Prime Minister Julia Gillard would surely have given some thought to the likely state of the economy when she decided to call a federal election for September 14.
In the 10 days immediately ahead of the poll, an interest rate decision and two key economic data releases will keep the economy in the spotlight.
But the state of the economy is not always as critical as it might seem.
Paul Keating won his election on March 13, 1993, when the economy was still reeling from the recession that hit during his term as Treasurer.
Only two days earlier, the Australian Bureau of Statistics (ABS) reported the unemployment rate had risen to 11.1 per cent from 11.0 per cent and the number of people with jobs had slumped by 67,000 in the previous month.
At the time, the standard variable home loan rate was a whopping 10 per cent.
There is obviously a lot more to an election campaign than a bland recitation of the statistical facts.
But the economy still matters, especially with the opposition scoring highly with voters on economic management.
An Essential Media poll released this week showed that 40 per cent of voters would trust the coalition to deal with another global financial crisis compared with 26 per cent preferring the Labor Party.
And, given Mr Abbott's unrelenting efforts to frame the carbon tax as an economy-wrecker, any hints of economic weakness would be used to bolster his case.
So the economy will be in focus as the election draws closer.
On September 3, the Reserve Bank of Australia's board will hold its monthly monetary policy meeting.
Its benchmark cash rate is currently 3.0 per cent but the futures market has it at either 2.75 or, more likely, 2.5 per cent by election day.
If so, that will be a debating point in Labor's favour.
The following day, a week and a half out from polling day, the ABS will publish the June quarter national accounts.
The headline figure will be the annual change in real gross domestic product (GDP) - economic growth, as it's better known - for the first full year under the carbon tax.
The Reserve Bank of Australia's latest forecasts show gross domestic product, adjusted for inflation, growing by 2.75 per cent over the year to the June quarter, about half a percentage point under the long-run average.
Most economists would be expecting something around that figure as well, with the mining investment boom running out of steam and the high Australian dollar dragging on the rest of the economy.
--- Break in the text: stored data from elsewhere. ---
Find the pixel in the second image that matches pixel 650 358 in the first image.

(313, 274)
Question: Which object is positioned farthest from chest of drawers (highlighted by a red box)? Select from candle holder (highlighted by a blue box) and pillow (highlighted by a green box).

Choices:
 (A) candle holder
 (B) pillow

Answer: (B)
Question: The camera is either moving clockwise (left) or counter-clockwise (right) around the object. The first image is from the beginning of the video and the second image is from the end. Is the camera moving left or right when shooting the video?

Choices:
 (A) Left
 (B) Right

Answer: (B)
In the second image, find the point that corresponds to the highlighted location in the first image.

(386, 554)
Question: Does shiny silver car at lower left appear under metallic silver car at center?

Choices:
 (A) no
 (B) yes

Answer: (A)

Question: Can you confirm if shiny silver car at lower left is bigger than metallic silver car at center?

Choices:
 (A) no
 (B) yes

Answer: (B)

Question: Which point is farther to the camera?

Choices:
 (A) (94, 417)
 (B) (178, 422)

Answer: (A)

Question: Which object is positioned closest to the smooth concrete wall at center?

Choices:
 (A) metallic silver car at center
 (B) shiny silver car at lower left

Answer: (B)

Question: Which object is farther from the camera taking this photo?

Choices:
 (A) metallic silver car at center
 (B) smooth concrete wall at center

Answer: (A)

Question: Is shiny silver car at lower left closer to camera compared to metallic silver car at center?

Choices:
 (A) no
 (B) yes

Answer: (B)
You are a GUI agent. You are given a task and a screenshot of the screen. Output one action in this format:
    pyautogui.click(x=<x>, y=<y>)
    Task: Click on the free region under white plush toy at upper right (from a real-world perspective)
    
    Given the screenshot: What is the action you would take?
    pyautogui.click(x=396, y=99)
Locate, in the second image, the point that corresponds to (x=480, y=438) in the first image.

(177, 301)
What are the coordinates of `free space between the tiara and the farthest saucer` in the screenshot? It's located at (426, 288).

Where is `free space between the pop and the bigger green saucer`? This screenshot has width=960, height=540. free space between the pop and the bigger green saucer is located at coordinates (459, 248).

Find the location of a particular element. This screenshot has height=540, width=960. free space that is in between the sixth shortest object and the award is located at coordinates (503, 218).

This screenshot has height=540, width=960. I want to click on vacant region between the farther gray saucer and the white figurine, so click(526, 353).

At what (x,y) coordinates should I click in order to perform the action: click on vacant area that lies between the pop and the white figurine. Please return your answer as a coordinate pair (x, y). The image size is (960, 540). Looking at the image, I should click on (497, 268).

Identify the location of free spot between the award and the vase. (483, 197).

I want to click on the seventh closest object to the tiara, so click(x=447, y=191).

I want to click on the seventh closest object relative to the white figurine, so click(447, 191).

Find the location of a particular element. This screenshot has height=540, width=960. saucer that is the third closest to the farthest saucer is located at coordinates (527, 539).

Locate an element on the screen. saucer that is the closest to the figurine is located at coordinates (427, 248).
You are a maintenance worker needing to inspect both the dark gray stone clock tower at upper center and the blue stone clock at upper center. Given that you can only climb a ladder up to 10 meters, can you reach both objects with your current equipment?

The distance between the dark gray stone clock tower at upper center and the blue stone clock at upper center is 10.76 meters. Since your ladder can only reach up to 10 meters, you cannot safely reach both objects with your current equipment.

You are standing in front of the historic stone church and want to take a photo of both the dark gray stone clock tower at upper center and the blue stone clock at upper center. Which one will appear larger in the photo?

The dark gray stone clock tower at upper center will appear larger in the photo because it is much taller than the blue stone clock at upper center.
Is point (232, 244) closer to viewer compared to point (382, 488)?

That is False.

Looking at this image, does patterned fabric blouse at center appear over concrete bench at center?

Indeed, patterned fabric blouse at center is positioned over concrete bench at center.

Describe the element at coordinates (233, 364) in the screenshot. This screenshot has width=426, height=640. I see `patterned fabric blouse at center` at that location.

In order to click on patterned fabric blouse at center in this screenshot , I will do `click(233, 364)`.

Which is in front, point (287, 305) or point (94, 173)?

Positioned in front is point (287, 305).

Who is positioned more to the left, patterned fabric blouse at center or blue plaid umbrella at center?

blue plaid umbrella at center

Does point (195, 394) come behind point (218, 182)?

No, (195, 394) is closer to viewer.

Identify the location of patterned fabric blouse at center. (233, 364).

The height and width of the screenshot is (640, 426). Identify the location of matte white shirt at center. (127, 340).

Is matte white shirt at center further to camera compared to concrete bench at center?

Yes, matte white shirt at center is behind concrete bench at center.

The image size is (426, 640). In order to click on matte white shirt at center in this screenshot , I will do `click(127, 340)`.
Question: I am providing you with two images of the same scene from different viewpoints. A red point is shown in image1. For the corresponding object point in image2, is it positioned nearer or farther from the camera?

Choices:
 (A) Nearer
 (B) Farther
It would mark a slowdown from the 3.1 per cent pace over the previous year, which ended the day before the carbon tax kicked in, but only a marginal slowdown rather than the disaster envisaged by opponents of the carbon tax.
So, barring a surprise - a very weak or very strong figure - debate over just what the national accounts say about the economy seems likely to turn into an inconclusive arm-wrestle rather than a knock-out blow landed by either side.
A week later, just two days before the election, the ABS will release the August jobs figures.
The trend in employment growth is already weak, about half what's needed to stop unemployment from edging up over time.
And most indicators of job vacancies are heading down, meaning the trend is more likely than not to flatten further.
So it is very likely that the unemployment rate will be higher than the 5.4 per cent recorded in December, although on current trends only by 0.1 or 0.2 points or maybe a tad more.
Even so, given the volatility of the monthly estimates, there's about as much chance they will show a fall in unemployment as a rise between July and August.
So whether the numbers favour the incumbent or the contender is a coin-toss.
On election day, as Mr Keating's success in 1993 demonstrated, the actual state of the economy will probably turn out to be much less important than who can spin the most convincing yarn about it.